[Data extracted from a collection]
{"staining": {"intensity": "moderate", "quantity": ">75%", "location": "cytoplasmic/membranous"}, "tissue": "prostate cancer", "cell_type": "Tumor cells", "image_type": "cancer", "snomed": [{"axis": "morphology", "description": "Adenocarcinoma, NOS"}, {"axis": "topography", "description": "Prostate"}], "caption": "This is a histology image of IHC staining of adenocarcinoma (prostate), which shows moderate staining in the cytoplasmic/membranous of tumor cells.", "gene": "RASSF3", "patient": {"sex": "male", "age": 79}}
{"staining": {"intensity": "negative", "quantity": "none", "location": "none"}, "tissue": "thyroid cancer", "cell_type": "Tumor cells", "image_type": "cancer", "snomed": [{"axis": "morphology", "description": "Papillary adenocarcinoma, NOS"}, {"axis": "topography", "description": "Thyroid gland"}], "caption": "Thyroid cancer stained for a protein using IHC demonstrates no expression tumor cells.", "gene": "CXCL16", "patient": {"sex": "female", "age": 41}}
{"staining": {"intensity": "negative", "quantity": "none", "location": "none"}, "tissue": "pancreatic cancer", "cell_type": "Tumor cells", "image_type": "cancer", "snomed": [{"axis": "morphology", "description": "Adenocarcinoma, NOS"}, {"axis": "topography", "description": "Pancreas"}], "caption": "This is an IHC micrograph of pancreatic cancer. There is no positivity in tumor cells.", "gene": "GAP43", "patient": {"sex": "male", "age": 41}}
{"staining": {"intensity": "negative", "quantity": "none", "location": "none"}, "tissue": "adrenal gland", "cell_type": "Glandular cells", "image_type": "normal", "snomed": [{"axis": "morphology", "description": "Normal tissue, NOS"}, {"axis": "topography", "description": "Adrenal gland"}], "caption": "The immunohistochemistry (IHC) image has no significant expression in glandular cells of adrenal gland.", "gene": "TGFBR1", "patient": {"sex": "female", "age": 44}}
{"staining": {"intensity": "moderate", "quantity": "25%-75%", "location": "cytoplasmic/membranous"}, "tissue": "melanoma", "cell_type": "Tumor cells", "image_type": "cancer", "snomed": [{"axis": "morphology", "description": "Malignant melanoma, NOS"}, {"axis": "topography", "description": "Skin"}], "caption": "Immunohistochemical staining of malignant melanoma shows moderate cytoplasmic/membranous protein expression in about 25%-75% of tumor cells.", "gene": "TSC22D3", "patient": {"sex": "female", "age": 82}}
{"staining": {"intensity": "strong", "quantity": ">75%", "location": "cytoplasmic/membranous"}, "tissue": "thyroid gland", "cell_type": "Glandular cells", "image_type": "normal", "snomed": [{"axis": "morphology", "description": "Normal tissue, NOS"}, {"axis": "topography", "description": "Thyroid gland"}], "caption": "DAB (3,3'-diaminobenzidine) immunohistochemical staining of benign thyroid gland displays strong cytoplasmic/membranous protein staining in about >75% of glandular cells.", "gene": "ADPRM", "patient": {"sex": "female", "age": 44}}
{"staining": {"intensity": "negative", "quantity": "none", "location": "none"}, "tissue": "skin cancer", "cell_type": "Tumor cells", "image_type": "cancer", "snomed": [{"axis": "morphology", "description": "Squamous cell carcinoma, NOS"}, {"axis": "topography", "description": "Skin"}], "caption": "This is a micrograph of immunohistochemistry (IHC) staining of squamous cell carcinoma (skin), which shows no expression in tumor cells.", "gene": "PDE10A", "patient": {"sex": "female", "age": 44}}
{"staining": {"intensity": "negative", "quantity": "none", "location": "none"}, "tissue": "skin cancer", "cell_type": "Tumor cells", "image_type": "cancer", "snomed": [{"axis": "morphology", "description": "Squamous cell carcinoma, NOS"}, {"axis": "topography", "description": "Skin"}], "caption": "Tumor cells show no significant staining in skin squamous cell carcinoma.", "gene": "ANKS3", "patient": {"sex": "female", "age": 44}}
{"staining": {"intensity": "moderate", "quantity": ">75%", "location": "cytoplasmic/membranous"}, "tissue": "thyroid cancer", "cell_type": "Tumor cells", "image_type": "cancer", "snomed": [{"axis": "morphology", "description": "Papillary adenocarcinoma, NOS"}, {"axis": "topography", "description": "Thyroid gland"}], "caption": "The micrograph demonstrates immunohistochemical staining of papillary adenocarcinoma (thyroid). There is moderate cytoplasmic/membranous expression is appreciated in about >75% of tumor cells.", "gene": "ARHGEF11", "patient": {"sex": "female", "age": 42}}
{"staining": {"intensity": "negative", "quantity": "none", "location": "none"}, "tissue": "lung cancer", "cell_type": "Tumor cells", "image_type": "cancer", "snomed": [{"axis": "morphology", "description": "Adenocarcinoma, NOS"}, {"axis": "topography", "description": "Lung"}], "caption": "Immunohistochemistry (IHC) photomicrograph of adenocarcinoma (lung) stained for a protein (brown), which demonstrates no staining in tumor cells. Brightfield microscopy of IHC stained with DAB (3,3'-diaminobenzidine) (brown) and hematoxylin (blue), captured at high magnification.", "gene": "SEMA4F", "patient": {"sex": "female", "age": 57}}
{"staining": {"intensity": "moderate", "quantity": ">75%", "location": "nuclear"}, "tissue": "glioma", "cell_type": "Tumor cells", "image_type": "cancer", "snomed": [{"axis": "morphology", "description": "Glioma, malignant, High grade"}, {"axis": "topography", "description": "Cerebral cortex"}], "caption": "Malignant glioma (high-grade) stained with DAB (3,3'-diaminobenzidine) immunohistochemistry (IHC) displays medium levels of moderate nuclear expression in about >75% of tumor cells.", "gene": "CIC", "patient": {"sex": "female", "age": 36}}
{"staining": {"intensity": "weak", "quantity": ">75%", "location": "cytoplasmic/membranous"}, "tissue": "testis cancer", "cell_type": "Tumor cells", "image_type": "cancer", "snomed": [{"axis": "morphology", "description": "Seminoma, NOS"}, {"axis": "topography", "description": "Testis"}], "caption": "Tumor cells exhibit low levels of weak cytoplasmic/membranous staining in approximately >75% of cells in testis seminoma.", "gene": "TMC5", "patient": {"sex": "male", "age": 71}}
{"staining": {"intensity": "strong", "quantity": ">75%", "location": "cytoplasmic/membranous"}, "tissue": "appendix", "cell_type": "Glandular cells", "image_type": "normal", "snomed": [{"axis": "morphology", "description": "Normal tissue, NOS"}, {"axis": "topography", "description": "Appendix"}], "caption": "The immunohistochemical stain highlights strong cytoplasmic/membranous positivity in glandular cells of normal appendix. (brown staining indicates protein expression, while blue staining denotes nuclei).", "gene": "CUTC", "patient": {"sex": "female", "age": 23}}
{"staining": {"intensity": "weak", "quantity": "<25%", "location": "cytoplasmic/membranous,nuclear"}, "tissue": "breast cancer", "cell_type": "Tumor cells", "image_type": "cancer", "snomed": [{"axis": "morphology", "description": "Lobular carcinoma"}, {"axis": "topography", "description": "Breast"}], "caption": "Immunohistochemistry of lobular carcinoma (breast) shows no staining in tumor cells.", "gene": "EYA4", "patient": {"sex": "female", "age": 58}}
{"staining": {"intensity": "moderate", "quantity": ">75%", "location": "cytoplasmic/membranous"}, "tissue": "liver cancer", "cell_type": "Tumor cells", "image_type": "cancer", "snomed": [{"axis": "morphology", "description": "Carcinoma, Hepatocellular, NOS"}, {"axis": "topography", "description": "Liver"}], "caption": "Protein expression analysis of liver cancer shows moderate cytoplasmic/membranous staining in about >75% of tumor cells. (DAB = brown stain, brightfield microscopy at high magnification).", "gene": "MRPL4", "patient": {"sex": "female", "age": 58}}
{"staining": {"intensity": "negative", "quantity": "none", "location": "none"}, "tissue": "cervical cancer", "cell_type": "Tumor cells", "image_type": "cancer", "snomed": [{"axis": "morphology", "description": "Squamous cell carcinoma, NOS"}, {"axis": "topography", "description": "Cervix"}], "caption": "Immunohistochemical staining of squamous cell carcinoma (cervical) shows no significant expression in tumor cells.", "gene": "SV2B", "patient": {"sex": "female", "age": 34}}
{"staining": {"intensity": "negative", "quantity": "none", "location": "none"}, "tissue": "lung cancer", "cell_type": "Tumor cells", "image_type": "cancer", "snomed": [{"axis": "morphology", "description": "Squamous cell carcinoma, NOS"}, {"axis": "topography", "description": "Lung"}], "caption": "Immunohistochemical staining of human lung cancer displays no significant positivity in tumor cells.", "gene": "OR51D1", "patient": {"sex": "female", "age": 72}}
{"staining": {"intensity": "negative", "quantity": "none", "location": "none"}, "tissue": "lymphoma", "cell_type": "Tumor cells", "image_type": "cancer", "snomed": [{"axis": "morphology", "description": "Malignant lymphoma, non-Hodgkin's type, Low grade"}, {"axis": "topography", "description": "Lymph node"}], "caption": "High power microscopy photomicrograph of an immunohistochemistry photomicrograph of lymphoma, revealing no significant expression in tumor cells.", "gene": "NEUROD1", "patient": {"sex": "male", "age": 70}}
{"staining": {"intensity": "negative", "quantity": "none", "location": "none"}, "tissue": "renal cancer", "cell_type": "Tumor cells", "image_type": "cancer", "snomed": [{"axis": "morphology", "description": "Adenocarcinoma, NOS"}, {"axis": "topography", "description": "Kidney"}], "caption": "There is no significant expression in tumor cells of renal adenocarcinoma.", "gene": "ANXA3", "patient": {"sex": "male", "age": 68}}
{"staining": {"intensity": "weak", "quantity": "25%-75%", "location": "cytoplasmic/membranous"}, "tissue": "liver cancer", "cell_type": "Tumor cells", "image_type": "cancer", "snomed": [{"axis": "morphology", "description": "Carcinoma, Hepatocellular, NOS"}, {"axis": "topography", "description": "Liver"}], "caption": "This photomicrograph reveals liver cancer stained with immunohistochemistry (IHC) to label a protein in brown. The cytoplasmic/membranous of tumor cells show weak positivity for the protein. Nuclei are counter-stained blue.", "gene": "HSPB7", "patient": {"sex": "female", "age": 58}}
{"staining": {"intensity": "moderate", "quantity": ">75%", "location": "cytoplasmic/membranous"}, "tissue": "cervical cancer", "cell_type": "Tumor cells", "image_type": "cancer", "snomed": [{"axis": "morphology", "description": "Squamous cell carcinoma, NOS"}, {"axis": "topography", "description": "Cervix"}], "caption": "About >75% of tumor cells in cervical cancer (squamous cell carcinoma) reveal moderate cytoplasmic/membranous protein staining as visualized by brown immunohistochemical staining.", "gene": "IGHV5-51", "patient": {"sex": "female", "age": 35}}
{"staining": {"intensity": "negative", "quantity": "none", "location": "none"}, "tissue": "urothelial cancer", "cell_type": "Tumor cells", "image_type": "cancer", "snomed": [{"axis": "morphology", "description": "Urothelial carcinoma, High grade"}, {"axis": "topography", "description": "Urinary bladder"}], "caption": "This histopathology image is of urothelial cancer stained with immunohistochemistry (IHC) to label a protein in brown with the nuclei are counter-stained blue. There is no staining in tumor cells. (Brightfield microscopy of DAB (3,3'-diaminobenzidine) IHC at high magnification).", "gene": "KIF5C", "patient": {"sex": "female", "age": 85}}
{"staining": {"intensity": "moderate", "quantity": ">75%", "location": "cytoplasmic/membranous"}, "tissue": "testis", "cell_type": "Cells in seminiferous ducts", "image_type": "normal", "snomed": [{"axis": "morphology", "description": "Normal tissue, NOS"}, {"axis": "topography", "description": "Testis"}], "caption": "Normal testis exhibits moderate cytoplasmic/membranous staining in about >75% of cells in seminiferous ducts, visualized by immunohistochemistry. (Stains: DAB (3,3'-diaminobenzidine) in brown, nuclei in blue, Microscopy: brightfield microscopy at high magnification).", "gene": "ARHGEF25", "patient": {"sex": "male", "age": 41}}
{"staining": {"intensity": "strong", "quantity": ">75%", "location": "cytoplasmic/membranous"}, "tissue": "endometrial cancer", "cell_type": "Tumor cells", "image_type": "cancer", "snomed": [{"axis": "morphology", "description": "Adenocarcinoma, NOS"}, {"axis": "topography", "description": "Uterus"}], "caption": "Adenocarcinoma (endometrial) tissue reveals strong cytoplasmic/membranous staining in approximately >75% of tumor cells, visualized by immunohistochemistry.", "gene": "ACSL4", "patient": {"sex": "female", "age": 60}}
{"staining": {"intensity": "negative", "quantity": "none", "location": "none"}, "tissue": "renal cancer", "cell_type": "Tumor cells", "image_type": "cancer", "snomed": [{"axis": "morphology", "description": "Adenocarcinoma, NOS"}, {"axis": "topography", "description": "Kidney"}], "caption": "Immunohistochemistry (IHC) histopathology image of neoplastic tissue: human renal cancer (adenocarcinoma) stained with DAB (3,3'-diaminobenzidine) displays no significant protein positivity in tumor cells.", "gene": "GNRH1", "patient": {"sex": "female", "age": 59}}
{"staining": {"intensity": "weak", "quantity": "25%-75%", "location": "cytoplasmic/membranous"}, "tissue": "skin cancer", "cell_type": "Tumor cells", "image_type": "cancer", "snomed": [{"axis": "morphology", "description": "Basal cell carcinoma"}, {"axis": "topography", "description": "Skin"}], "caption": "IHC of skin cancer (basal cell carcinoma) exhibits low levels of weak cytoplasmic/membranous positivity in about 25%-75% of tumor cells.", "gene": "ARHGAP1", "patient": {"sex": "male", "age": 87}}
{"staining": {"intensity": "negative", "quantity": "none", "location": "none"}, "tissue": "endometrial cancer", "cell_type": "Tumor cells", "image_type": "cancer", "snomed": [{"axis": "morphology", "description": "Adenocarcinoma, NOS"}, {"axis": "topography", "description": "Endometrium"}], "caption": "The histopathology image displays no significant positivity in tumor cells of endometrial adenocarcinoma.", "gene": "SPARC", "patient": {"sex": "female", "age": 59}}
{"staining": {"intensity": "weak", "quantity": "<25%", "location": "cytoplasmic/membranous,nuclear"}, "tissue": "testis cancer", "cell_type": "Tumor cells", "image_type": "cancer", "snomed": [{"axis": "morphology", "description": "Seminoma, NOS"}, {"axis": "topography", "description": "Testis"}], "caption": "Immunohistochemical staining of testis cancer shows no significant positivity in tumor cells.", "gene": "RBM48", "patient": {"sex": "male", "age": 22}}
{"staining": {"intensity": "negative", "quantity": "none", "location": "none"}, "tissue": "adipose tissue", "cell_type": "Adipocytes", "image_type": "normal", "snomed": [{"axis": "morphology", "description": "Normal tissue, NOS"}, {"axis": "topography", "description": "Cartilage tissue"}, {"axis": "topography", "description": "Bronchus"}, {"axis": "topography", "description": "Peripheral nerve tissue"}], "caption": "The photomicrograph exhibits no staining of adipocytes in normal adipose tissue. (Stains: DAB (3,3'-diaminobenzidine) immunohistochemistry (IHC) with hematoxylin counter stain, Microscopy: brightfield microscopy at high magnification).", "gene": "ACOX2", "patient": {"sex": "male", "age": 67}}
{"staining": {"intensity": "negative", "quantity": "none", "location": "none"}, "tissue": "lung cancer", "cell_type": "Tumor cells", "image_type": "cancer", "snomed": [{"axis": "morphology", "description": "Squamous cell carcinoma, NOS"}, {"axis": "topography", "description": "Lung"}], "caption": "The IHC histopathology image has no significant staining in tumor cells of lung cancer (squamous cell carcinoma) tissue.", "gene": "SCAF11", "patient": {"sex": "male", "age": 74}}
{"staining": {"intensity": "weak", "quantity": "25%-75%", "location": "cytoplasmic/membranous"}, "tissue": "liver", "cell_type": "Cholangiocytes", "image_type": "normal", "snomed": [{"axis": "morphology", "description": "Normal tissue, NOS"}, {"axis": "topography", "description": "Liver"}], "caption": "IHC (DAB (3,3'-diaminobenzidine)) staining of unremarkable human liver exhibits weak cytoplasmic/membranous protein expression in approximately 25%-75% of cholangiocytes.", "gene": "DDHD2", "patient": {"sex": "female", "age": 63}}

[What is expected] Return only those lines of the records that contain the string "Cervix".

[Exercise response]
{"staining": {"intensity": "negative", "quantity": "none", "location": "none"}, "tissue": "cervical cancer", "cell_type": "Tumor cells", "image_type": "cancer", "snomed": [{"axis": "morphology", "description": "Squamous cell carcinoma, NOS"}, {"axis": "topography", "description": "Cervix"}], "caption": "Immunohistochemical staining of squamous cell carcinoma (cervical) shows no significant expression in tumor cells.", "gene": "SV2B", "patient": {"sex": "female", "age": 34}}
{"staining": {"intensity": "moderate", "quantity": ">75%", "location": "cytoplasmic/membranous"}, "tissue": "cervical cancer", "cell_type": "Tumor cells", "image_type": "cancer", "snomed": [{"axis": "morphology", "description": "Squamous cell carcinoma, NOS"}, {"axis": "topography", "description": "Cervix"}], "caption": "About >75% of tumor cells in cervical cancer (squamous cell carcinoma) reveal moderate cytoplasmic/membranous protein staining as visualized by brown immunohistochemical staining.", "gene": "IGHV5-51", "patient": {"sex": "female", "age": 35}}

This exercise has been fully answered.